Он прожил в Тегеране целый год, покупая и продавая всякий грошовый вздор, но удачи не было, и деньги его таяли. Он бросил Тегеран, и поехал по Персии, торгуя полисами страховых обществ. Но глиняные дома персов не боялись пожара, и полисов никто не брал. Деньги его таяли. Он радовался только слухам о гражданской войне в России,— пусть окончательно истребятся все следы его краж.
Нищая Персия томила его. Он покинул ее и переехал сначала в Багдад, где стояли тогда английские войска, потом, через несколько месяцев, в Сирию, захваченную в то время Францией. В Александретте он выдал себя за представителя врангелевского правительства и начал продавать разные русские бумаги. Это была великолепная идея, и Миша воспрянул духом. Но, к несчастью, в Сирии появились настоящие представители врангелевского правительства и разоблачили его. Миша бросил Сирию и переехал в Палестину.
В белом костюме, в тропическом шлеме, занял он лучший номер гостиницы в Яффе — с зеркалами, с ванной, с видом на Средиземное море. Он выдавал себя за богатого человека именно потому, что дела его были плохи. Он чувствовал, что если здесь ему не удастся совершить чего-нибудь необычайного, он пропал. И он жадно и торопливо осматривался.
То было время, когда Англия устраивала в Палестине еврейское государство под своим протекторатом.

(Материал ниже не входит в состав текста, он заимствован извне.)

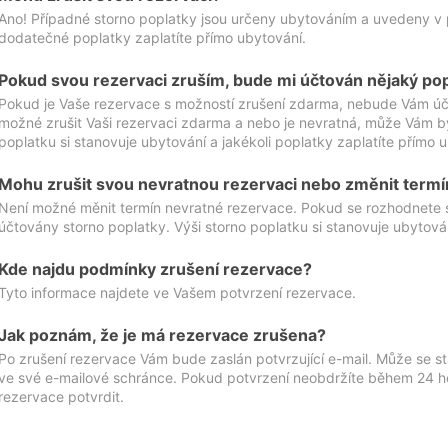
Ano! Případné storno poplatky jsou určeny ubytováním a uvedeny v 
dodatečné poplatky zaplatíte přímo ubytování.
Pokud svou rezervaci zruším, bude mi účtován nějaký po
Pokud je Vaše rezervace s možností zrušení zdarma, nebude Vám účt
možné zrušit Vaši rezervaci zdarma a nebo je nevratná, může Vám bý
poplatku si stanovuje ubytování a jakékoli poplatky zaplatíte přímo 
Mohu zrušit svou nevratnou rezervaci nebo změnit termí
Není možné měnit termín nevratné rezervace. Pokud se rozhodnete 
účtovány storno poplatky. Výši storno poplatku si stanovuje ubytován
Kde najdu podmínky zrušení rezervace?
Tyto informace najdete ve Vašem potvrzení rezervace.
Jak poznám, že je má rezervace zrušena?
Po zrušení rezervace Vám bude zaslán potvrzující e-mail. Může se st
ve své e-mailové schránce. Pokud potvrzení neobdržíte během 24 hod
rezervace potvrdit.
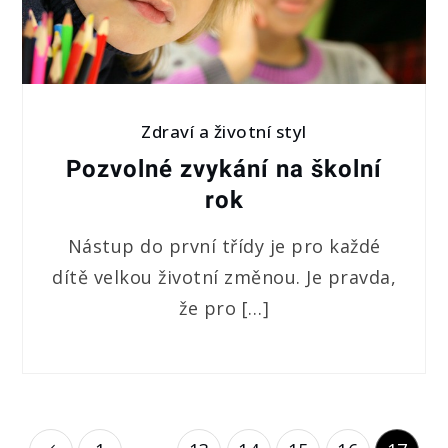
Zdraví a životní styl
Pozvolné zvykání na školní
rok
Nástup do první třídy je pro každé
dítě velkou životní změnou. Je pravda,
že pro […]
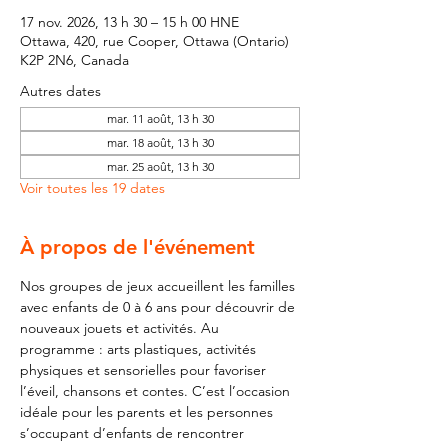
17 nov. 2026, 13 h 30 – 15 h 00 HNE
Ottawa, 420, rue Cooper, Ottawa (Ontario)
K2P 2N6, Canada
Autres dates
mar. 11 août, 13 h 30
mar. 18 août, 13 h 30
mar. 25 août, 13 h 30
Voir toutes les 19 dates
À propos de l'événement
Nos groupes de jeux accueillent les familles 
avec enfants de 0 à 6 ans pour découvrir de 
nouveaux jouets et activités. Au 
programme : arts plastiques, activités 
physiques et sensorielles pour favoriser 
l’éveil, chansons et contes. C’est l’occasion 
idéale pour les parents et les personnes 
s’occupant d’enfants de rencontrer 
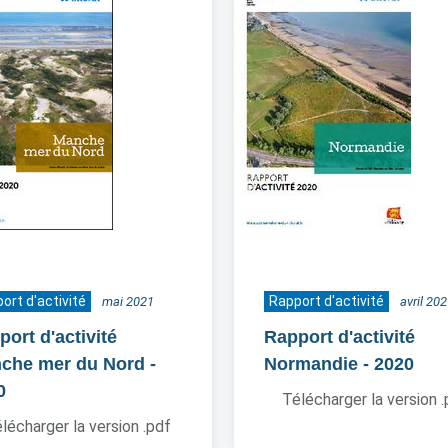
ort d'activité
Rapport d'activité
mai 2021
avril 20
ort d'activité
Rapport d'activité
che mer du Nord
-
Normandie
- 2020
0
Télécharger la version 
lécharger la version .pdf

Ежедневно все новые пароходы выбрасывали в Яффу все новые толпы оборванных людей из Румынии, Венгрии, Польши, Литвы. Их увозили в степь, в разные концы, и давали им клочки дикой каменистой земли. Миша случайно увидел, как они в степи, собравшись кучками, перетаскивают камни, и вспомнил хорватов, которые вот так же, в такой же степи перетаскивали рельсы. Это сходство взволновало его, и все свое внимание он направил на переселенцев.
Он стал наблюдать за деятельностью одной американской благотворительной организации, распределявшей среди переселенцев одежду. Эту одежду жертвовали нью-йоркские евреи. В грудах заношенного и застиранного тряпья попадались прекрасные вещи: почти новые платья, шелковое белье, фуфайки, мужские костюмы, пальто и даже меха. Все это развозилось по палестинским поселкам и раздавалось совершенно даром.
Голодный переселенец, получив даром драповое пальто или шерстяную фуфайку и не зная, что делать с этими вещами под аравийским солнцем, шел их продавать. Продавал он и белье, потому что ему не на что было купить еды. Но все соседи тоже продавали пальто, фуфайки, белье. Покупателей не было. Никто не давал за одежду даже мелких никелевых денег.
Подсчитав остатки своих богатств, Миша нанял старый грязный «фордик» и за месяц объехал на нем все селения между Яффой и Иерусалимом, между Вифлеемом и Назаретом, между Геннисаретским озером и приморскими долинами, где некогда жили филистимляне. Он покупал юбки, платья, пальто, пиджаки, брюки, меха. Когда «фордик» переполнялся, он отвозил все скупленное в Яффу, складывал там и опять выезжал за добычей. Многие евреи говорили по-русски. Это помогало ему: на него смотрели как на своего. Мужчинам он рассказывал очень смешную историю о том, как раввин мылся в бане. С женщинами он умел ладить еще лучше, чем с мужчинами.